Sunday, 3 July 2016

IoT needs unbreakable

ZDNet just published an article “The first big Internet of Things security breach is just around the corner”.

The IoT is projected to be worth in excess of 3 trillion dollars by 2020. Therefore, it should be obvious that it isn’t going away. Smart devices and chips will be everywhere. Yes, this is a security risk.

The challenge to the cyber security industry is to become “unbreakable”. 

Imagine the hundreds of thousands of hackers and unscrupulous employees who are spending ungodly numbers of hours and days trying to steal what doesn’t belong to them. Next imagine how many would continue to do so if they weren’t getting a piece of the $400,000,000,000 being stolen from you and me each and every year.

Unbreakable - the concept - is simple. 

Make it too costly and time intensive to “risk failing at the hack”! 
Risk money, time and potential criminal consequences, without getting “the prize” – who is going to do it? Ok, maybe the odd duck, but that is far better than the hundreds of thousands globally attempting to, and succeeding at stealing “our money”. Yes, it is our money, even if we don’t realize it. The big boys and girls aren’t going to lose 400 + billion a year without passing those losses onto the rest of us – not if they want to keep their jobs.

This is exactly why CORAcsi is unbreakable. Is it conceivable that someone might discover where all the CORA packages are stored throughout the Cloud, then breach each of the servers and networks involved, within a short window – say 5 minutes? 

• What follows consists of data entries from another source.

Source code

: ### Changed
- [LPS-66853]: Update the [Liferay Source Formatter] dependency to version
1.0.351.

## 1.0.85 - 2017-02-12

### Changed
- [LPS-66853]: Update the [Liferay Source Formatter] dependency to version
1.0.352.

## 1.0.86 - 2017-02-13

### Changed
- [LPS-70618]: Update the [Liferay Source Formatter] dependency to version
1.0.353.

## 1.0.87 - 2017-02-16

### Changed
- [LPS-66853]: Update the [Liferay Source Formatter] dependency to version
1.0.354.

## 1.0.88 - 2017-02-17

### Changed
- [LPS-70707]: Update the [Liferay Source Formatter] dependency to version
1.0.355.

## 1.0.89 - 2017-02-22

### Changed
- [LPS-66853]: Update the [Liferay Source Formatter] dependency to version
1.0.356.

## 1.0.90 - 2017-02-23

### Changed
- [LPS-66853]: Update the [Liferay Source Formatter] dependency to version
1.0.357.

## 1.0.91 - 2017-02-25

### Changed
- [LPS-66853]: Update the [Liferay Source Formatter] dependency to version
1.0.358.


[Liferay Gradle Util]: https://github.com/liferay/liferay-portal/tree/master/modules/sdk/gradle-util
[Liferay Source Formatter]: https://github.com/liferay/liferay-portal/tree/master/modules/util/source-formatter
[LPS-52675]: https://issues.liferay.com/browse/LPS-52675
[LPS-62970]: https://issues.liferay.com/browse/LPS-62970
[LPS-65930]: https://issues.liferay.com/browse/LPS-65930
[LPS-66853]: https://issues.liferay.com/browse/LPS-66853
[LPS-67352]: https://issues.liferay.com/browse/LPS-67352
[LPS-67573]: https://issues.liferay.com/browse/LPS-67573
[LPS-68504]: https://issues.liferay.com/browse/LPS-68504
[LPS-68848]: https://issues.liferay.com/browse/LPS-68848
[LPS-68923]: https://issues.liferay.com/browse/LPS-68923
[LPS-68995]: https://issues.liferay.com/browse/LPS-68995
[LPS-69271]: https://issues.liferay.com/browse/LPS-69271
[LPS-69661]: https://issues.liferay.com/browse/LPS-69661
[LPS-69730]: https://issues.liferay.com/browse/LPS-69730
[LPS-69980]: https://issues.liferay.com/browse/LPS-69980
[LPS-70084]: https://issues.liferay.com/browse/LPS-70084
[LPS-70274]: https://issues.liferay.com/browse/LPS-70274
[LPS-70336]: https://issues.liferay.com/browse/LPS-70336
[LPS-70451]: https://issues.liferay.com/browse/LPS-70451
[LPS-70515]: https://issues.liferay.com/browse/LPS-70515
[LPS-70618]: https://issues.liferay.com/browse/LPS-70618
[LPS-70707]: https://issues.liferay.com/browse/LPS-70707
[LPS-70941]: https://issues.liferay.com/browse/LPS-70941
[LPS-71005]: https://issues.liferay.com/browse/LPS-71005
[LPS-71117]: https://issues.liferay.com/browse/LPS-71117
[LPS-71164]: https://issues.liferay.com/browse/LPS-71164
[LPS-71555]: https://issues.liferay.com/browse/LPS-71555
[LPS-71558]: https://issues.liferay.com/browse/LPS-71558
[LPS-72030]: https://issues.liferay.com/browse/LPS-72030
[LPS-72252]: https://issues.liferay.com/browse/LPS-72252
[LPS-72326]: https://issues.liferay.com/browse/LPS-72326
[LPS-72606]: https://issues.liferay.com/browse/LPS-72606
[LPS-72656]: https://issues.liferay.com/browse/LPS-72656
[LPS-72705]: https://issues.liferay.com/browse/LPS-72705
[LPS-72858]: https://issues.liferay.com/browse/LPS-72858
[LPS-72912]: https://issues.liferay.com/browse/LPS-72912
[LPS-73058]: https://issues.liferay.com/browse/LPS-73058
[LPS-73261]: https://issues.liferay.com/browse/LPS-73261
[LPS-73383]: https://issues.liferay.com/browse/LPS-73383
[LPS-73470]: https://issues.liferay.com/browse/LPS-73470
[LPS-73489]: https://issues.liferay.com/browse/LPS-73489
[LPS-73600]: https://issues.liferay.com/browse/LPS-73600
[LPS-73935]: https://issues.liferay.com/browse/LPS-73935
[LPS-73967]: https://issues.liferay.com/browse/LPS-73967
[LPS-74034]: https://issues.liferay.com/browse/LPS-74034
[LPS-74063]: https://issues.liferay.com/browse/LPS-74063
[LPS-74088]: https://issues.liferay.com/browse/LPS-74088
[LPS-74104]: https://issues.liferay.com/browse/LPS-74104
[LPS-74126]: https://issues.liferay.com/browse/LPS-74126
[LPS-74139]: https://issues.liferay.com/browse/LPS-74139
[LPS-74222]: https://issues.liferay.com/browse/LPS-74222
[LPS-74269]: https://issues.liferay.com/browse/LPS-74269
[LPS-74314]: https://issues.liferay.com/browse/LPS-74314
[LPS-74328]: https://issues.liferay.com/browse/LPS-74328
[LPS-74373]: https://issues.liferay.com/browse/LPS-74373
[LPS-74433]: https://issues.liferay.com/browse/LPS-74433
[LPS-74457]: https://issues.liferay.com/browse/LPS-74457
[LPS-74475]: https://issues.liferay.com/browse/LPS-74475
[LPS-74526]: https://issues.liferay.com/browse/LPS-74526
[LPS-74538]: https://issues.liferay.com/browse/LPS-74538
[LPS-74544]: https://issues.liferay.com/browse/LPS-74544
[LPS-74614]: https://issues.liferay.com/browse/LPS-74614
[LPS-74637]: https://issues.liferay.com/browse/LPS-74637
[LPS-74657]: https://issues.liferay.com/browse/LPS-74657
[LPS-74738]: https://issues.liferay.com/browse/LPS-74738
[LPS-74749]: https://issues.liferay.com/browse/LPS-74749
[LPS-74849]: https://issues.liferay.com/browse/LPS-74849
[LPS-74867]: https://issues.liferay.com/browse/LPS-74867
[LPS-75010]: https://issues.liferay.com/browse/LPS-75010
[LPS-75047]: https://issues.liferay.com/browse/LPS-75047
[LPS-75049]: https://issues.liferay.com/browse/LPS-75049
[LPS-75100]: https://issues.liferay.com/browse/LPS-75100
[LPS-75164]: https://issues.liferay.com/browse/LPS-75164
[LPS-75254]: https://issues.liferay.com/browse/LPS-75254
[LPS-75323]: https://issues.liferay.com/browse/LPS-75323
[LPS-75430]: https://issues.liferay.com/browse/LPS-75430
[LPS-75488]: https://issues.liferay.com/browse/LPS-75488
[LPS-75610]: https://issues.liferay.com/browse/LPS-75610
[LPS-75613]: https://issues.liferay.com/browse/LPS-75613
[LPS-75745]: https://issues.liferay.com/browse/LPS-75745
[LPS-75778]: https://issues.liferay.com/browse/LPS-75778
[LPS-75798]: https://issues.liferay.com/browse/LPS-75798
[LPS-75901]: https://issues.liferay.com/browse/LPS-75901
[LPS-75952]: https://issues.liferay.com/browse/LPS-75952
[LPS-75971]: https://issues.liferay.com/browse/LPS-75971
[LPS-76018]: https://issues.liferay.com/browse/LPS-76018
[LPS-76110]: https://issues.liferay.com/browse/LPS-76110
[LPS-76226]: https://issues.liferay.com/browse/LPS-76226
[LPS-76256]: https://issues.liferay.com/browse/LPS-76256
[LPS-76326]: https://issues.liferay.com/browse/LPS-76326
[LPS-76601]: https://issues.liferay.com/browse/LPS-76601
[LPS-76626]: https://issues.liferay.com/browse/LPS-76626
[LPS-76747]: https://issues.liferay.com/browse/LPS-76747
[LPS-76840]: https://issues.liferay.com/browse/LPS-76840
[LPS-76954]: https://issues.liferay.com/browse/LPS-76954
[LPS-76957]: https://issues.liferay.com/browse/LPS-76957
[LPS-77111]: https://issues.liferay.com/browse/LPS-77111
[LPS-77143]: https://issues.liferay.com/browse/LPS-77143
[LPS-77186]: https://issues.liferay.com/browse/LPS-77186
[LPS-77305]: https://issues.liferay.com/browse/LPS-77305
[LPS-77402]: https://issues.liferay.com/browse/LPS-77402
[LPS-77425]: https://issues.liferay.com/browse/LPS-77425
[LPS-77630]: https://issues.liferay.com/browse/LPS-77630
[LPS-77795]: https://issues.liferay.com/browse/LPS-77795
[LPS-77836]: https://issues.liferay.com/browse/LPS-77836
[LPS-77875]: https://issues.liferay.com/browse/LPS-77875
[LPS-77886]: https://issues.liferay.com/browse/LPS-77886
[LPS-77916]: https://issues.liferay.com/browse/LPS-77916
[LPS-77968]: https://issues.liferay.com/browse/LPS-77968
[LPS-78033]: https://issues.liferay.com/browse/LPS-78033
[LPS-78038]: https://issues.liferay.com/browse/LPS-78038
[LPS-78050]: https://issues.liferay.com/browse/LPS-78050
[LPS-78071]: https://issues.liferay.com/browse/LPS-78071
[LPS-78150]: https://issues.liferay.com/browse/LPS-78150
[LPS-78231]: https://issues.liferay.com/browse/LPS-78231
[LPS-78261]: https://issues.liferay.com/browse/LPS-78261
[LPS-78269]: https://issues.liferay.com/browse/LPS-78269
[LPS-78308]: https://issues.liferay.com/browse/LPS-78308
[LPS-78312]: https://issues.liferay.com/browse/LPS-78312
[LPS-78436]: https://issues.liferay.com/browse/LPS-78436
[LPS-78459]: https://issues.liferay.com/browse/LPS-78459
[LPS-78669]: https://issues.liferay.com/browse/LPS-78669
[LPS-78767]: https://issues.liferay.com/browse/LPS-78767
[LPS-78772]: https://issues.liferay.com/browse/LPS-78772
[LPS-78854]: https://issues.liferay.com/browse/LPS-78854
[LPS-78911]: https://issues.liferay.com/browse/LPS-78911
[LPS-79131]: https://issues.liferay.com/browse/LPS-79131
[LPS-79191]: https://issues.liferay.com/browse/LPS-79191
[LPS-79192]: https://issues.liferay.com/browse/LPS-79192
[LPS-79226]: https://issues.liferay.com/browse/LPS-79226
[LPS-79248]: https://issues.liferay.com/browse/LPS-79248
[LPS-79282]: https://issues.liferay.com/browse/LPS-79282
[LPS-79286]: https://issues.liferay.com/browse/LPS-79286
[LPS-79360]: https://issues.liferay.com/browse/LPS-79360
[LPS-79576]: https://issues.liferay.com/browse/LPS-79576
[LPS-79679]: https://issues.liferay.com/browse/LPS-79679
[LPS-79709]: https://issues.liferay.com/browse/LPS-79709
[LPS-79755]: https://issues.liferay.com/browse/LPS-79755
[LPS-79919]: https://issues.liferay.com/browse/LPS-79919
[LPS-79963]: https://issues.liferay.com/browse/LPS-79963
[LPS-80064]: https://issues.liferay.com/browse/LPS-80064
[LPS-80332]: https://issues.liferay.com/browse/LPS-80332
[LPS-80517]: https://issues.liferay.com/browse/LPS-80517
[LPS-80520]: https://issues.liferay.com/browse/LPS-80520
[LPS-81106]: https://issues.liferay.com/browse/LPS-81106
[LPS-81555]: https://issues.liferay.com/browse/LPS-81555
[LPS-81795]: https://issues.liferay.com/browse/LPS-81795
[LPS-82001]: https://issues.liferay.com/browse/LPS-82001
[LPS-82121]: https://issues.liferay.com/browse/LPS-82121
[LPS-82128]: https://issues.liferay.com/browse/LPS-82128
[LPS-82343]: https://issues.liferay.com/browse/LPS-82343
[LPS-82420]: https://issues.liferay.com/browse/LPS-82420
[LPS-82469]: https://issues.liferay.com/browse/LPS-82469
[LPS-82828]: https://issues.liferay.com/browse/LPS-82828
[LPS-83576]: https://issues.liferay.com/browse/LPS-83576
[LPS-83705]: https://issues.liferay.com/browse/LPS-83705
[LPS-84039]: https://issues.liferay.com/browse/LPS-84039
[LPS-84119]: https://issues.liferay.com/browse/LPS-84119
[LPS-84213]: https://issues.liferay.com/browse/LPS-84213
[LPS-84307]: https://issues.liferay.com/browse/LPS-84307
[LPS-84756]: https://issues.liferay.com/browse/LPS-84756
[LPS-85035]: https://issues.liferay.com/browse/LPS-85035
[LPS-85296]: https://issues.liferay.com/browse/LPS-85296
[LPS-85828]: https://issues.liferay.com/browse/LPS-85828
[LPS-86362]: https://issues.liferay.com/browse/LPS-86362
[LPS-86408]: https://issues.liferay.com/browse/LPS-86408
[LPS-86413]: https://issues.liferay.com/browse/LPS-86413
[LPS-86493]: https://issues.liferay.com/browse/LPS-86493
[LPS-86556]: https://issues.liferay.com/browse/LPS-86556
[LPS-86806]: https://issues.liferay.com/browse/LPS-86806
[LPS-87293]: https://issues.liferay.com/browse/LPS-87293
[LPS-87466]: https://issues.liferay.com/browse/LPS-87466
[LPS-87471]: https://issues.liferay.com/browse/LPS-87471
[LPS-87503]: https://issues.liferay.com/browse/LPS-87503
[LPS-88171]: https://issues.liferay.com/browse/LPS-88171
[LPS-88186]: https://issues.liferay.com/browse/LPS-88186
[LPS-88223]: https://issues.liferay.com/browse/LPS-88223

Perhaps it is conceivable – and if they did, CORA would be no better than encryption. This may be conceivable, however, it is totally improbable, and will reduce the numbers attempting to succeed significantly, as failures clutter their landscape. 
Unbreakable = too costly and time intensive to risk failing at - the hack.
Unbreakable = leaving a trail (such as an employee who has access to “the catalog”).
Unbreakable = too many networks and servers to violate before a single package has been deleted.
Unbreakable = too many unknowns to warrant the cost while risking the consequences.